Des chercheurs britanniques ont parcouru la littérature scientifique à la recherche d'informations sur les éventuels effets secondaires de cette molécule. Seules huit études présentaient des données suffisamment riches pour se prêter à l'analyse.
- L'une de ces études, réalisée en 2006 auprès de plusieurs milliers de femmes adultes, révèle que celles prenant plus de 22 comprimés (d'au moins 500 mg) par mois présentaient un risque significativement augmenté de développer une maladie cardiovasculaire dans les douze ans (risque accru estimé entre +14% et +59%), comparées aux femmes ne consommant pas de paracétamol. Ces données sont théoriquement indépendantes de leur état de santé initial.
- Deux études réalisées en 2002 sur une population similaire montrent que les consommatrices de paracétamol ont également significativement un risque accru d'hypertension, vraisemblablement lié à la dose prise. L'effet apparaît dès un comprimé par mois, mais son intensité est diversement estimée.
- Trois études aboutissent à des conclusions analogues concernant une diminution des capacités de filtration rénale.
- Une étude met en avant un risque accru de troubles gastro-intestinaux et d'hémorragies digestives chez les patients utilisateurs de paracétamol.
- Enfin, une étude suggérant un taux de mortalité plus élevé des patients s'étant vu prescrit du paracétamol est également citée. Le contexte de la prescription médicale apparaît toutefois susceptible d'influencer fortement le résultat présenté, et empêche en outre toute extrapolation aux utilisateurs de paracétamol en automédication.

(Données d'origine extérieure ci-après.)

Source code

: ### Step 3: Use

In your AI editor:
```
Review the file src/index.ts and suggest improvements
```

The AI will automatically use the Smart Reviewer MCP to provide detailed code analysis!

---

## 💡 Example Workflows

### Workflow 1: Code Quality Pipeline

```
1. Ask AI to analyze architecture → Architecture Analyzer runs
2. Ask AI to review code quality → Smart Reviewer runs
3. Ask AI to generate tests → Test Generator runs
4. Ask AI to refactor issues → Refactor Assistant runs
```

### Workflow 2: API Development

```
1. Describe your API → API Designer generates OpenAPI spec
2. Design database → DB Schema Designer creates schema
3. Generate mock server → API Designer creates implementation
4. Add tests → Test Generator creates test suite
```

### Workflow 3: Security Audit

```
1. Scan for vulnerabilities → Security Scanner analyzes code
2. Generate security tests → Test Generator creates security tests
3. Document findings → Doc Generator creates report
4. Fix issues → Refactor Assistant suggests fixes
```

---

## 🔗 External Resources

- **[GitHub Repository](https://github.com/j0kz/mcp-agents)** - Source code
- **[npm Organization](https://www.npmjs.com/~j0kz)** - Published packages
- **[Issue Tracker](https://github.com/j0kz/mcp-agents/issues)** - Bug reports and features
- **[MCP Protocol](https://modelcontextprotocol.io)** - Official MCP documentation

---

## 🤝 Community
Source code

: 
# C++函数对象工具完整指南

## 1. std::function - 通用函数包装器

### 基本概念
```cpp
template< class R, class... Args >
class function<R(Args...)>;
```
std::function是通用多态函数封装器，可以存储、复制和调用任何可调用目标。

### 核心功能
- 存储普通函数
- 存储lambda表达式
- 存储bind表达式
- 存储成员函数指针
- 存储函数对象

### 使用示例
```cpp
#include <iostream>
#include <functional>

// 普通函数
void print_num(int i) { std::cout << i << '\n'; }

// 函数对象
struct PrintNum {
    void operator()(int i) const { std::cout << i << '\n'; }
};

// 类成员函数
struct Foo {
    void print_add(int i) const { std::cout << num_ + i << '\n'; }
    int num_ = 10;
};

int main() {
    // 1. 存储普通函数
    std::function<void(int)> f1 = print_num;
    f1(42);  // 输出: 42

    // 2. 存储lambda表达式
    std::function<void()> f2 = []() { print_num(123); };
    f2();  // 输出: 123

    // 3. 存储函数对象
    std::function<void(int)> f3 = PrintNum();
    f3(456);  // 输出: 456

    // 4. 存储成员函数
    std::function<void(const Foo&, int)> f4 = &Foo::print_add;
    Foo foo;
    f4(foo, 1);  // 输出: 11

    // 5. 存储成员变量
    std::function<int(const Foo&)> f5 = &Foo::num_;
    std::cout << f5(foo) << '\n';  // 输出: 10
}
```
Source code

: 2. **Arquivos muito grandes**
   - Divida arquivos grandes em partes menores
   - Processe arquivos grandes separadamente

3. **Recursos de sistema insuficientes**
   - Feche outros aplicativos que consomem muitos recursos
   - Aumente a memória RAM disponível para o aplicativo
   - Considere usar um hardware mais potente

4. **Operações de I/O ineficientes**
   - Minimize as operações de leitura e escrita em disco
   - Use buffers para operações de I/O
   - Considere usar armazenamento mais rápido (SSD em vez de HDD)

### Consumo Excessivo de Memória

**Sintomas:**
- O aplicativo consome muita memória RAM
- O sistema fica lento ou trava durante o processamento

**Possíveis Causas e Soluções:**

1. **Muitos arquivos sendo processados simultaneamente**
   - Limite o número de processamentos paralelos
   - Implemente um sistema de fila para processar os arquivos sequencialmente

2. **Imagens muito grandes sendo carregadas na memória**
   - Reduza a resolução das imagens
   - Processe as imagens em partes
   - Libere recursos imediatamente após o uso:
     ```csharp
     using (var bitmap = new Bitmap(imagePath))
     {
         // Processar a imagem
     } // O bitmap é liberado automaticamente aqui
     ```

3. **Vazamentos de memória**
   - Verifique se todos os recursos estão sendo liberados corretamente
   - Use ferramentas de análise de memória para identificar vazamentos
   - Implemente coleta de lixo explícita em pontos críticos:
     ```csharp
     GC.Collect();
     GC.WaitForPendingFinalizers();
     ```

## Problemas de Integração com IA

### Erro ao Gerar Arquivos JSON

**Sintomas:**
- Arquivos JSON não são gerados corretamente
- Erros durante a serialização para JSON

Les auteurs notent toutefois que les gros consommateurs de paracétamol ont souvent, à l'origine, des problèmes médicaux qui imposent la prise d'autres médicaments. Les données recueillies pourraient donc être moins corrélées au paracétamol lui-même qu'à ces autres substances.
Des commentateurs ont d'ores et déjà souligné que les résultats présentés "ne sont pas spécifiques au paracétamol", et semblent partagés avec d'autres analgésiques tels que l'ibuprofène. Les incertitudes liées l'effet propre de ces médicaments dans l'apparition des troubles mentionnés incitent à rester prudent.
Les auteurs de l'étude jugent néanmoins que le risque lié à la prescription de paracétamol est actuellement sous-évalué par les cliniciens. Ils plaident donc "pour que les risques d'effets indésirables [qui lui sont associés] soient mieux pris en compte" dans le calcul du rapport bénéfice/risque, lors des prescriptions.
Plus généralement, "compte tenu de la forte utilisation [du paracétamol] et du fait qu'il peut être obtenu sans prescription", il serait pour eux justifié d'examiner individuellement, "et de façon systématique", son efficacité et sa bonne tolérance.
Le paracétamol (ou acétaminophène) est le médicament le plus prescrit en France. Antalgique (anti-douleur) et antipyrétique (fait baisser la fièvre), il n'a toutefois pas de propriétés anti-inflammatoires ou anti-cicatrisation.